Insulin Secretion/physiology , Insulin/biosynthesis , Islets of Langerhans Transplantation/methods , Islets of Langerhans/metabolism , Pulmonary Alveoli/surgery , Administration, Inhalation , Aerosols/administration & dosage , Animals , Blood Glucose/analysis , Diabetes Mellitus, Type 1/therapy , Glucose/administration & dosage , Glucose/metabolism , Swine
Due to the ease and increased volume of global interaction, it remains unclear whether the current coronavirus disease (COVID-19) pandemic will be a one-off event or whether the world is at risk of recurrent pandemics as a result of globalization. To address this important issue, the present study assessed the risk of a possible future Ebola pandemic. The risk profile of Hubei province in China was compared with that of the Democratic Republic of Congo (DRC) in terms of travel and infrastructure, since DRC is considered a major epicenter for Ebola outbreaks. Recurrence patterns of previous Ebola outbreaks were analyzed in a cumulative outbreak model. Internationally available data on air traffic, flight destinations, passenger numbers, population density, distribution and domestic traffic routes were all analyzed and compared between the DRC and Hubei province.

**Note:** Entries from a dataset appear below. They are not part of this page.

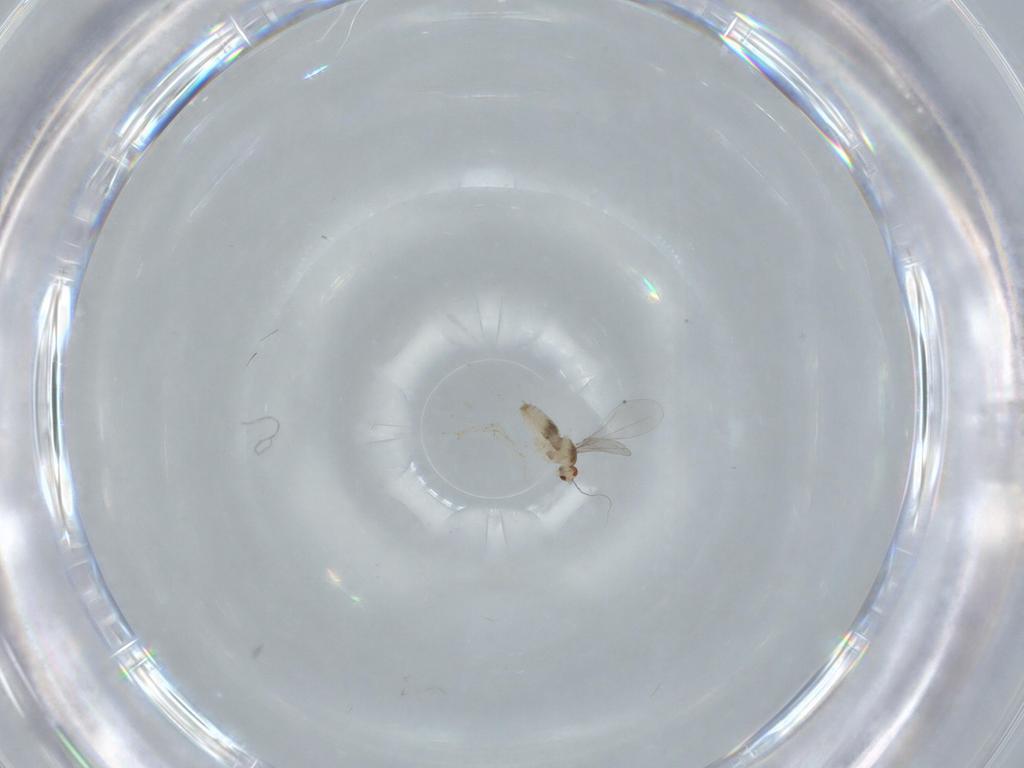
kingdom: Animalia
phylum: Arthropoda
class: Insecta
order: Diptera
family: Cecidomyiidae
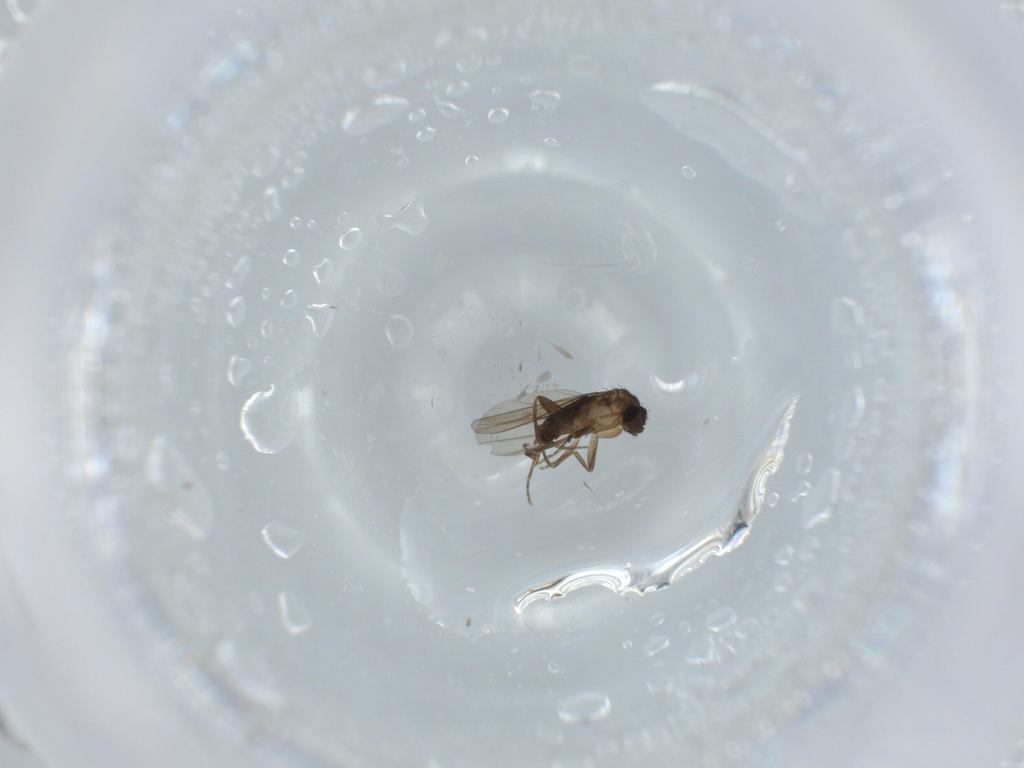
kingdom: Animalia
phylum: Arthropoda
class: Insecta
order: Diptera
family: Phoridae
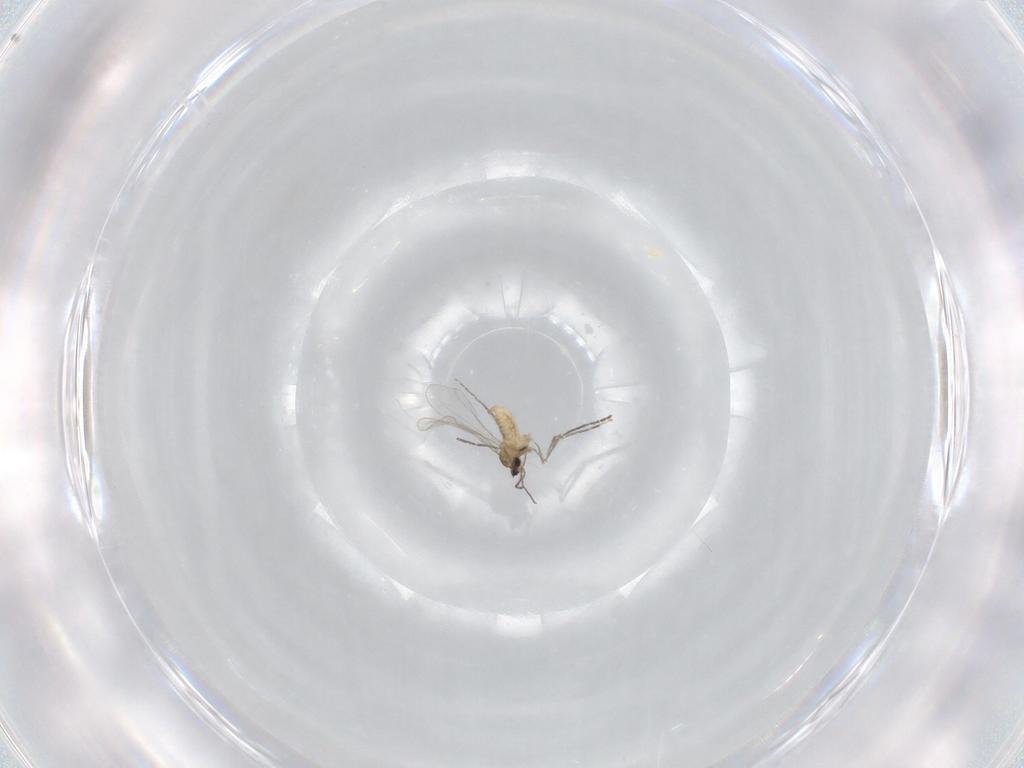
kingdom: Animalia
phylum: Arthropoda
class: Insecta
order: Diptera
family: Cecidomyiidae
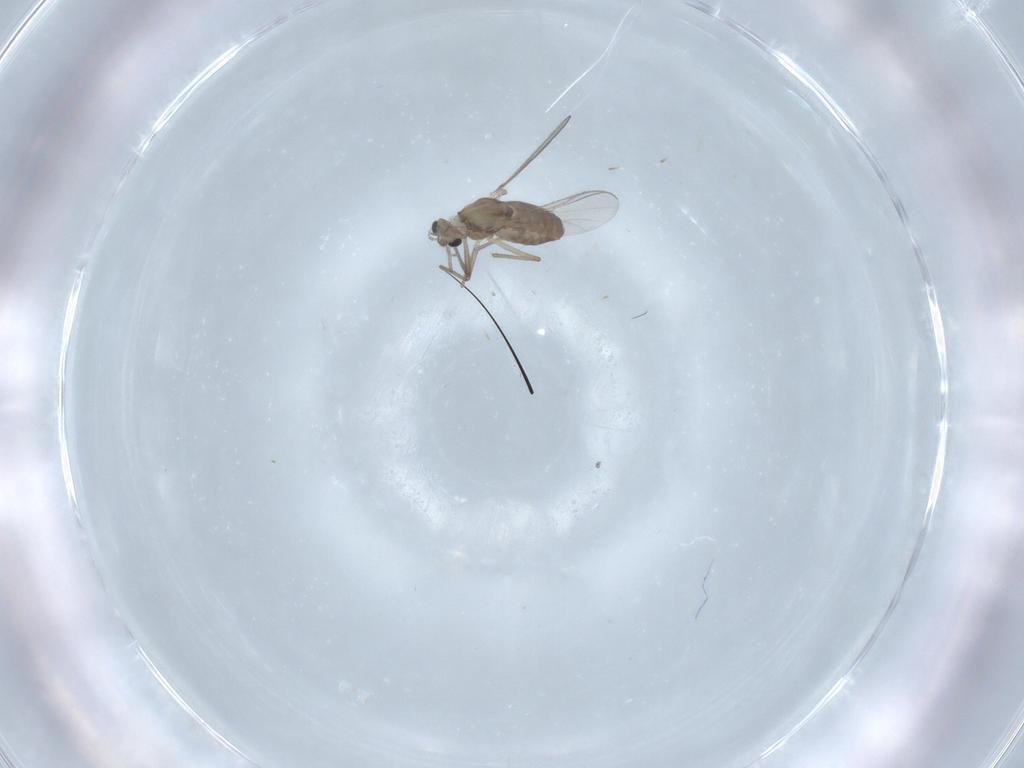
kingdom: Animalia
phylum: Arthropoda
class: Insecta
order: Diptera
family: Chironomidae
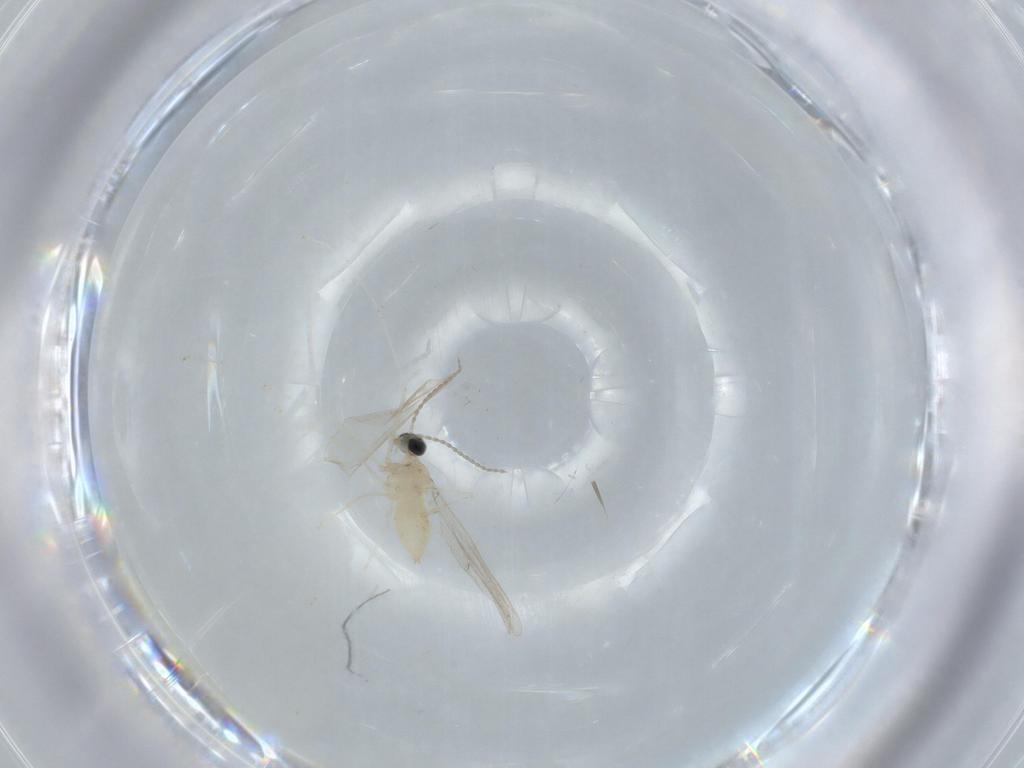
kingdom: Animalia
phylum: Arthropoda
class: Insecta
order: Diptera
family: Cecidomyiidae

DRC is a major epicenter for Ebola outbreaks, with 13 recorded outbreaks from 1976 until 2020. International airports at both Kinshasa, the capital city of the DRC and Wuhan, the capital city of Hubei province, are heavily frequented destinations and represent major transfer hubs on their respective continents. Volumes of flights to and from extracontinental destinations account for <25% of total flights at both airports with similar total international passenger volumes. However, the volume of domestic commuting by aviation is >30-fold higher at Hubei province compared with that of the DRC. This finding is also reflected by the higher population density and homogeneity in terms of population per square kilometer in Hubei. Following the analysis of decades of Ebola reports, it became evident that the DRC remains a hotspot for potential Ebola outbreaks in the future due to constantly recurrent local outbreaks. In terms of the international aviation network, numerous important similarities between Kinshasa and Hubei Province were observed as regards connectivity. The present comparative analysis extends beyond biological factors underlying Ebola and COVID-19 transmissions and confirms that the DRC, Kinshasa in particular, is not a remote location. Although internal commuting and population density may be lower in the DRC compared with those in Hubei province, integration into the international aviation network is similarly extensive. The international community must increase its focus and efforts in preventing another possible global pandemic commencing in Africa, and in particular the DRC.